= Phycoerythrocyanin =

Chemical compound
Phycoerythrocyanin is a kind of phycobiliprotein, a magenta chromoprotein involved in photosynthesis of some Cyanobacteria. This chromoprotein consists of alpha- and beta-subunits, generally aggregated as a hexamer. Alpha-phycoerythrocyanin contains a phycoviolobilin, a violet bilin, that covalently attached at Cys-84, and beta-phycoerythrocyanin contains two phycocyanobilins, a blue bilin, that is covalently attached at Cys-84 and -155, respectively. Phycoerythrocyanin is similar to phycocyanin, an important component of the light-harvesting complex (phycobilisome) of cyanobacteria and red algae.

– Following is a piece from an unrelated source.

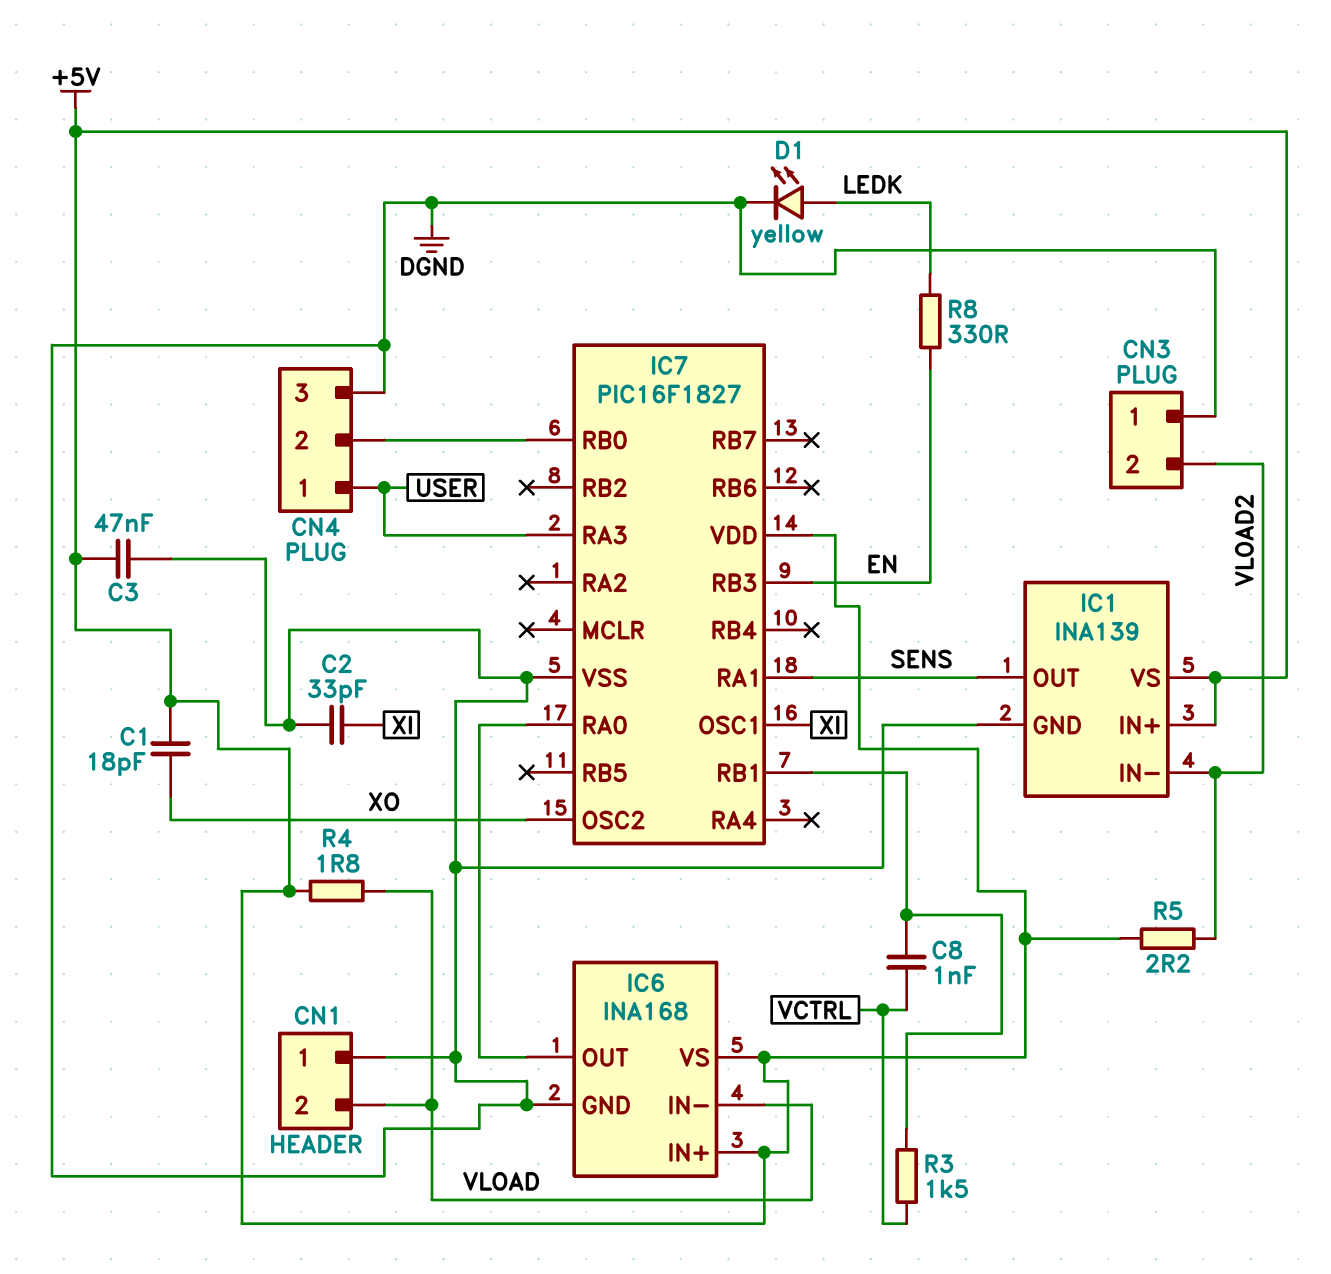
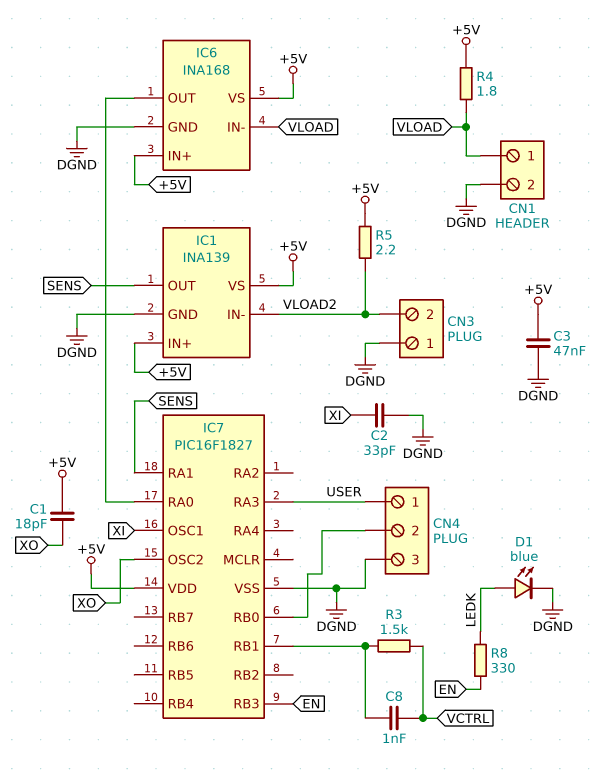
CN1 pin 1: DGND -> VLOAD
CN1 pin 2: VLOAD -> DGND
D1: LED yellow (A LEDK, K DGND) -> LED blue (A LEDK, K DGND)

While only phycocyanobilin is covalently bound to phycocyanin, leading to an absorption maximum around 620 nm, phycoerythrocyanin containing both phycoviolobilin and phycocyanobilin leads to an absorption maximum around 575 nm. As both phycoerythrocyanin and phycocyanin have phycocyanobilin acting as the terminal acceptor of energy transfer, they fluoresce around 635 nm, which is absorbed by allophycocyanins that have maximal absorption around 650 nm and maximal fluorescence around 670 nm. Finally, the light energy absorbed by phycoerythrocyanin is transferred to photosynthetic reaction center.